> Activity
Copy out, word for word, the stretch of the records from the line containing "Карта сайта" through the end of the records.

> Input for this task
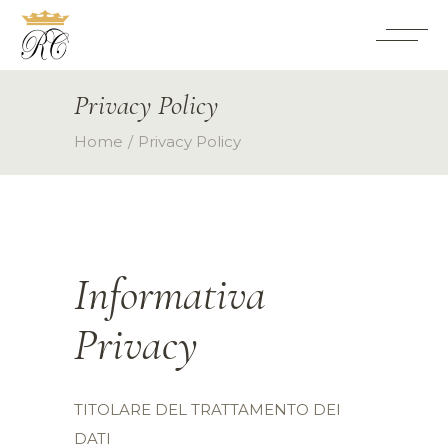
Privacy Policy
Home
Privacy Policy
Informativa
Privacy
TITOLARE DEL TRATTAMENTO DEI
DATI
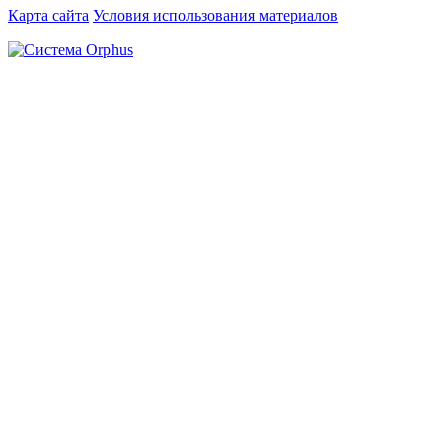
Карта сайта
Условия использования материалов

> Task response
Карта сайта
Условия использования материалов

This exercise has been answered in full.